▶ **Work order**
Check each line of the entries below for the word "elbow", and copy the lines that have it.

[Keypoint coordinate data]

Segment Open

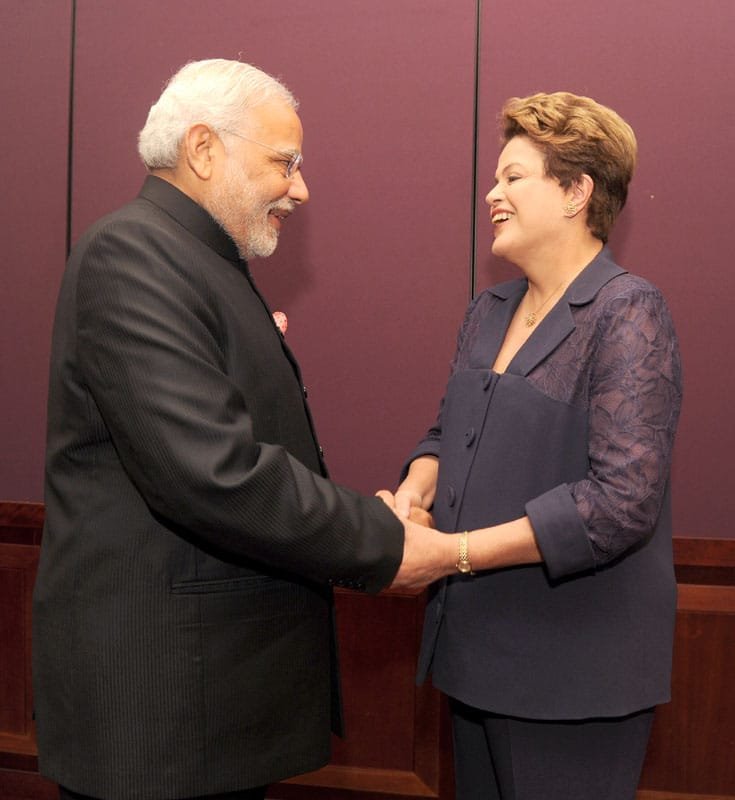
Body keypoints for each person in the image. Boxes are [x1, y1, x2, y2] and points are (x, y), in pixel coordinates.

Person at [32, 58, 433, 800]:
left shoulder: (193, 260)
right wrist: (381, 541)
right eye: (285, 162)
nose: (300, 188)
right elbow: (212, 472)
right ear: (205, 149)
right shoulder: (133, 254)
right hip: (161, 713)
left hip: (202, 709)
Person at [379, 92, 683, 799]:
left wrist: (450, 554)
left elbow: (619, 504)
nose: (492, 194)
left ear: (577, 191)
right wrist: (412, 495)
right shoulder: (487, 310)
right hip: (475, 654)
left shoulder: (626, 311)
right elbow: (445, 432)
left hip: (573, 672)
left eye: (513, 177)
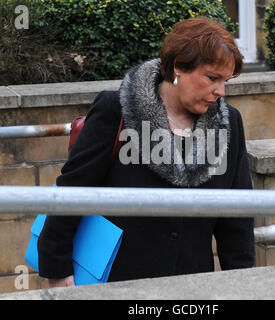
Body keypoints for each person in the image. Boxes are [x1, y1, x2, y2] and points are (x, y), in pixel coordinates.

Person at [37, 16, 255, 288]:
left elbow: (237, 217)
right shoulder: (115, 110)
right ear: (178, 67)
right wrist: (58, 270)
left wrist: (245, 283)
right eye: (212, 78)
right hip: (115, 284)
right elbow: (72, 190)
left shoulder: (229, 123)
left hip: (191, 286)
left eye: (226, 81)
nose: (220, 91)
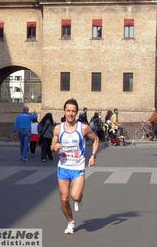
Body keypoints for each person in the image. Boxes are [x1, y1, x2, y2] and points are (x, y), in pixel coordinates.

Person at [51, 98, 99, 234]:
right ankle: (70, 222)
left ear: (77, 113)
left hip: (78, 168)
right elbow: (51, 146)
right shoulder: (58, 128)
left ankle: (79, 200)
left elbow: (96, 139)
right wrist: (55, 146)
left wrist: (93, 156)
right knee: (64, 198)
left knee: (75, 196)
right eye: (68, 111)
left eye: (73, 111)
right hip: (63, 168)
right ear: (64, 112)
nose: (71, 113)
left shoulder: (83, 128)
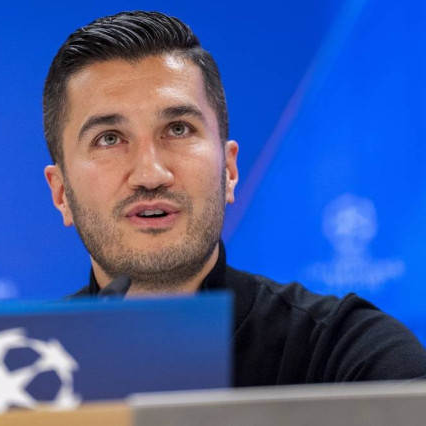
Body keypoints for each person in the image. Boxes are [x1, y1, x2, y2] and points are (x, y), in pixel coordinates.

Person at [42, 11, 426, 386]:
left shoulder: (347, 354)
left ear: (229, 171)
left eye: (177, 129)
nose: (150, 174)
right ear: (61, 193)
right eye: (108, 138)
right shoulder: (11, 371)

Segment Closed

▶ **Written response**
right elbow: (212, 472)
left elbow: (619, 504)
right elbow: (445, 432)
left elbow: (237, 217)
right elbow: (72, 190)
right elbow: (51, 146)
left elbow: (96, 139)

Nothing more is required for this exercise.